Iberian wildfires seen from space

From orbit, Earth-observing satellites offer a unique way of tracking the spread of fires and supporting emergency crews battling the blazes on the ground. The images featured here reveal the scale of the crisis, with dense smoke plumes from several fires stretching across large areas of northwest Spain and northern Portugal.

To assist, the European Union’s Copernicus Emergency Mapping Service has been activated for several of these fires, as well as for recent blazes in other parts of Europe. This service uses satellite imagery and other geospatial data to produce free, rapid-response maps for disaster situations worldwide – vital tools that help emergency organisations coordinate their response, support recovery and plan for future risks.
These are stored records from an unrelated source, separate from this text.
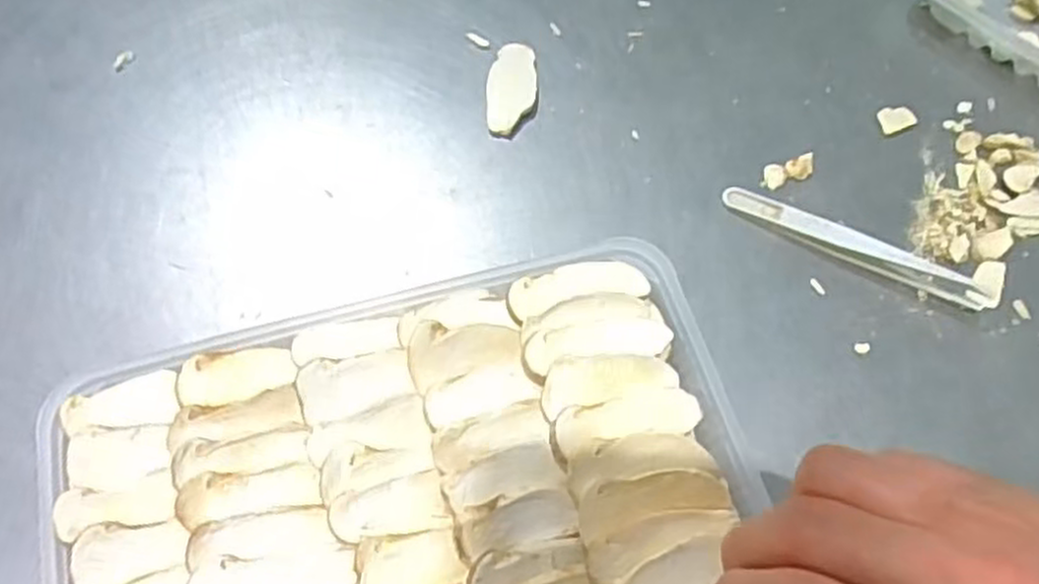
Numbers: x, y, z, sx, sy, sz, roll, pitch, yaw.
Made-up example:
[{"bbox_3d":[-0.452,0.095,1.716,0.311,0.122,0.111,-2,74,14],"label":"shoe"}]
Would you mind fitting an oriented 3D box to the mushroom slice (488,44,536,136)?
[{"bbox_3d":[-0.004,-0.095,0.368,0.022,0.005,0.048,3,66,-1],"label":"mushroom slice"}]

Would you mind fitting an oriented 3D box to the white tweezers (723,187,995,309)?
[{"bbox_3d":[0.143,-0.020,0.336,0.113,0.011,0.012,25,67,9],"label":"white tweezers"}]

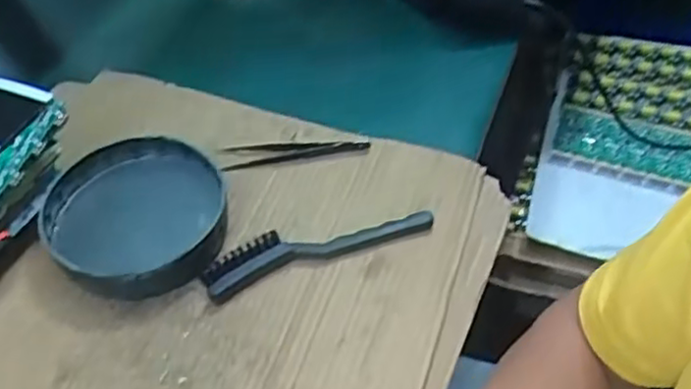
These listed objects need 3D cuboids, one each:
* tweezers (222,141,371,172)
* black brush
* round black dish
[{"bbox_3d":[-0.042,-0.035,0.570,0.119,0.014,0.019,-3,50,0],"label":"tweezers"},{"bbox_3d":[-0.021,0.037,0.506,0.166,0.017,0.036,-17,51,-11],"label":"black brush"},{"bbox_3d":[-0.154,0.018,0.517,0.128,0.038,0.128,-1,50,2],"label":"round black dish"}]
While the service is currently mostly using very-high-resolution satellite images to respond to the fires in Spain and Portugal, the Copernicus Sentinel-3 and Sentinel-2 missions provide a broader overview – delivering consistent, wide-scale monitoring of fire activity and its impact across the region.

The first image here was captured by the Copernicus Sentinel-3 mission on 17 August 2025. This wide view of France, Spain and Portugal is dominated by smoke billowing from fires in the northern part of the Iberian Peninsula.

Thick plumes of smoke can be seen drifting northward and eastward under prevailing winds, merging with cloud systems over the Atlantic and blanketing large portions of the Bay of Biscay. Some of this northbound smoke is also being blown back over Spain’s Mediterranean coast.

Wildfires like these not only endanger lives and devastate wildlife, habitats, agriculture and property, but they also severely degrade air quality, compounding their impact on human health.

The map below spans southern Europe, North Africa, the Mediterranean and across to the Black Sea to show fire hotspots (above) and concentrations of atmospheric carbon monoxide (below), also on 17 August. Breathing air polluted with carbon monoxide can cause significant health problems.

Hotspots are categorised by radiative power using data from the Visible Infrared Imaging Radiometer Suite (VIIRS), aboard the joint NASA/NOAA Suomi National Polar-orbiting Partnership, NOAA-20 and NOAA-21 satellites.

The carbon monoxide map is based on data from the European Commission’s Atmosphere Monitoring Service (CAMS). Largely based on satellite data, CAMS provides information related to air pollution and health, solar energy, greenhouse gases and climate forcing around the world. The current Copernicus Sentinel-5P satellite and the newly-launched Copernicus Sentinel-4 and Sentinel-5 instruments are key to providing such data.

The final image (below), acquired on 16 August by the Copernicus Sentinel-2 mission, is a false-colour view that uses the satellite’s shortwave-infrared channel to highlight active fires in northeast Portugal and northwest Spain. A corresponding true-colour version is also available, allowing a closer look at the affected areas.

While the immediate priority in any wildfire crisis is to extinguish the flames and protect communities, the longer-term challenge is that such events are expected to become more frequent and intense as the climate crisis deepens.

Fire is recognised as an Essential Climate Variable, playing a critical role in the Earth system by influencing atmospheric composition, carbon cycles and ecosystems. To better understand and monitor these dynamics, ESA harnesses satellite observations through its Climate Change Initiative Fire Project and its new XFires Project.

The Climate Change Initiative is designed to generate consistent, long-term global datasets of Essential Climate Variables that provide robust evidence of our changing climate, supporting both scientific research and international policy frameworks such as the UNFCCC and the Paris Agreement. These projects are helping to improve predictions, guide adaptation strategies, and strengthen our collective response to a warming world.